Your instructions
Resume the passage below on Iraq's sectarian militias and the fight against the Islamic State, starting right after its last sentence.

Exercise text
= = = = = = =

The beheadings of American journalists and the non-stop media coverage it spawned overshadowed a very important event that took place on August 22nd, one that will be repeated in the future. Militants attacked a Sunni mosque in the contested province of Diyala during Friday prayers, killing 64 worshippers. At first, people pointed to Shia militias active in the area, who responded that, in fact, it was the Islamic State (IS) retaliating against local tribes who refused to join their merry band. Both explanations are plausible, but most Sunnis are inclined to blame the Shia militias. As a result, Sunni politicians are increasingly reluctant to reconcile with an Iraqi government that they view as tolerating and even supporting sectarian, anti-Sunni militias.
Why exactly is the Iraqi government sanctioning sectarian militias to participate in the fight against IS, especially given the militias’ well-known history for extrajudicial killings (2004-2007)? The Iraqi state is faced with a phenomenon that any student of International Relations 101 is familiar with – a security dilemma. One state’s prudent measure taken to firm up defense (allowing Shia militias to defend vulnerable areas) becomes a threat to someone else; in this case, the Sunni population of Iraq. Reliance on a preexisting security organization filled with ideologues (that even share a common religious framework) is convenient and possibly even productive for short-term interests. In the long term, the use of sectarian militias will produce excessive collateral damage, contribute to a loss of legitimacy of the government, and raise the bar for future reconciliation between Sunni and Shia.
The use of militias presents a major problem for the Obama administration, whose policy to date has been to use U.S. military involvement in Iraq as leverage to bend the Iraqi government’s sectarian tendencies back toward a more inclusive government responsive to all groups. This policy recently achieved a measure of success with the first peaceful government transition since the Iraqi constitution was approved in 2005. Origins of the current crisis aside, this achievement prompted Iraq expert Doug Ollivant to recently give the Obama administration an A+ for crisis management in this situation. Unfortunately, political pressure resulting from the Foley killing has the potential to upend this policy for the worse.

= = = = = = =

Data provided
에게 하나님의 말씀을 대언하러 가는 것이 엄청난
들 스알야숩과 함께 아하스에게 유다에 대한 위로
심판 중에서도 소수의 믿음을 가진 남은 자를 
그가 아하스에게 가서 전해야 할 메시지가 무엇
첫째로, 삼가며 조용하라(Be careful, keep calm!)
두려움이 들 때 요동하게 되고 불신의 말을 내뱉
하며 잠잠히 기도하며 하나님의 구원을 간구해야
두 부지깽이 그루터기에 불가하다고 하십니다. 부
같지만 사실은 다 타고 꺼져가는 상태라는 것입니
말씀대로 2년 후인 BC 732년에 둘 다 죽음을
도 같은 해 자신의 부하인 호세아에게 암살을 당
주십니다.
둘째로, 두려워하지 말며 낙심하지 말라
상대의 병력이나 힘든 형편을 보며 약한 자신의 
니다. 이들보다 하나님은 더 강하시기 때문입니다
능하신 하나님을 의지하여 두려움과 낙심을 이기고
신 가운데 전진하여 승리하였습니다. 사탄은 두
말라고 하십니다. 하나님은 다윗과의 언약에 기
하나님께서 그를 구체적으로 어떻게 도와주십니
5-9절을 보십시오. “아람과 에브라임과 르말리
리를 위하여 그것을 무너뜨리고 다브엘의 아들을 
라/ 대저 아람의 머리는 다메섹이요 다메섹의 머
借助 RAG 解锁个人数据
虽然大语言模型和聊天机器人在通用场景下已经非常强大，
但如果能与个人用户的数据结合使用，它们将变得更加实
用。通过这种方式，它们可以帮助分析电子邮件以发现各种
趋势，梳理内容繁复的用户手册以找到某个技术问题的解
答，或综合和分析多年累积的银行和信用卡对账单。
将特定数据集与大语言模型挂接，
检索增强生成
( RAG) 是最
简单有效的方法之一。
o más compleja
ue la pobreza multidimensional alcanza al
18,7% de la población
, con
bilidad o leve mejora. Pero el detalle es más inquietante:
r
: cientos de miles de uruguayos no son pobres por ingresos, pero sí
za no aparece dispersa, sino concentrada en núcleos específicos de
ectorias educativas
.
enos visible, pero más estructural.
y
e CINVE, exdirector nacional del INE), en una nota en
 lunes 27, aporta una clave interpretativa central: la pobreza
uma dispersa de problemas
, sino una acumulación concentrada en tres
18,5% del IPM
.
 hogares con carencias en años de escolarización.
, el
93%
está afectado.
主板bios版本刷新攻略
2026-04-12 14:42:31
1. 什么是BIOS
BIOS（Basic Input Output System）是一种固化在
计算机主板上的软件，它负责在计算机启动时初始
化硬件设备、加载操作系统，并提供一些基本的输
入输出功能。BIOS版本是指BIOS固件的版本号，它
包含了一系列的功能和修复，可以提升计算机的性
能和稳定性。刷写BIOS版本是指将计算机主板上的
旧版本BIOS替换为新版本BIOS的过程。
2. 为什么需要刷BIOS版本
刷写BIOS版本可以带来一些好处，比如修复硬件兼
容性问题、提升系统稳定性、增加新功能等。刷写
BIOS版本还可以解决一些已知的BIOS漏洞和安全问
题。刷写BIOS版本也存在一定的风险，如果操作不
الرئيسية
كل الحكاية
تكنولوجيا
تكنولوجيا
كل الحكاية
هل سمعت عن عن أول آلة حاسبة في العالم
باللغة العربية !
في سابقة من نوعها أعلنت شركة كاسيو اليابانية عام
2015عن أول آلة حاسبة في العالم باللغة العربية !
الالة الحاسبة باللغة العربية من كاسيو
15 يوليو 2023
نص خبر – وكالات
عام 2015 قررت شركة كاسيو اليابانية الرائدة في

= = = = = = =

Reply
Before the Foley execution, the United States was content to limit air strikes in Iraq to the protection of vulnerable populations, U.S. personnel in Erbil, and key infrastructure like the Mosul dam. These objectives have changed over time, as brilliantly described by Micah Zenko. The White House then announced an increase in reconnaissance of Islamic State positions in Syria, purportedly to identify high priority targets for possible future strikes. The media increasingly portrayed the mood of the foreign policy elite to be shifting toward supporting strikes in Syria; however, the inevitability of strikes was put into question by the President’s recent admission that his foreign policy team was still debating U.S. strategy going forward. Expanded airstrikes got the ice bucket treatment because there is a growing realization that while the Islamic State can be hurt, it cannot be defeated by strikes alone. Worse, a premature expansion of airstrikes will undercut our current policy of leveraging future American action to persuade all actors to move toward a more inclusive Iraq. Such a future requires the elimination of a key cause of sectarian division: Shia militias and their Iranian advisors.
A focus on the long view of internal Iraqi dynamics is not intended to understate just how dangerous the Islamic State is to all parties in the region. In a recent War on the Rocks article, I discussed the profound threat the Islamic State poses to the United States and others due to the genocidal policies inherent to their worldview. While our understanding of Abu Bakr al Baghdadi’s background remains murky, none of the concerns I stated in the piece has gone unrealized. The Islamic State is in the middle of a recruiting bonanza, has large cash reserves and producing oil fields, and a large fleet of American armored vehicles and weapons of war. Ollivant makes a convincing argument that the Islamic State is already a threat to the U.S. homeland. If they are such a threat, you may ask, then why shouldn’t we attack them all over Iraq and Syria? The answer lies in the current mismatch between what we need to do and what we are willing to do. As Brian Fishman recently argued in these pages, “we should only fight if we are fighting to win, and we will only win when we commit as a country.” This quote, more than most, demonstrates why the President needs more time to develop a new strategy to deal with IS.
As we reformulate a regional strategy in the midst of this crisis, the United States finds itself rebalancing risks, ways and means to achieve our goal of defeating the Islamic State and helping Iraq achieve a stability that limits the spread of extremism. To do this, we need a political solution to the divisive forces that are straining communal relations in Iraq. In a recent article, Jack Keane and Danielle Pletka lay out such a strategy to defeat the Islamic State, but remarkably mention Iran only once (and then only in reference to its bankers!) I share their ultimate goal of defeating IS but disagree with the ways in which this should be done. Key to any solution is using U.S. leverage to create an atmosphere conducive to political reconciliation, and the best way to do that is to apply leverage on the Iraqi government to reduce its utilization of militias for good, especially ones that are funded and trained by a neighbor.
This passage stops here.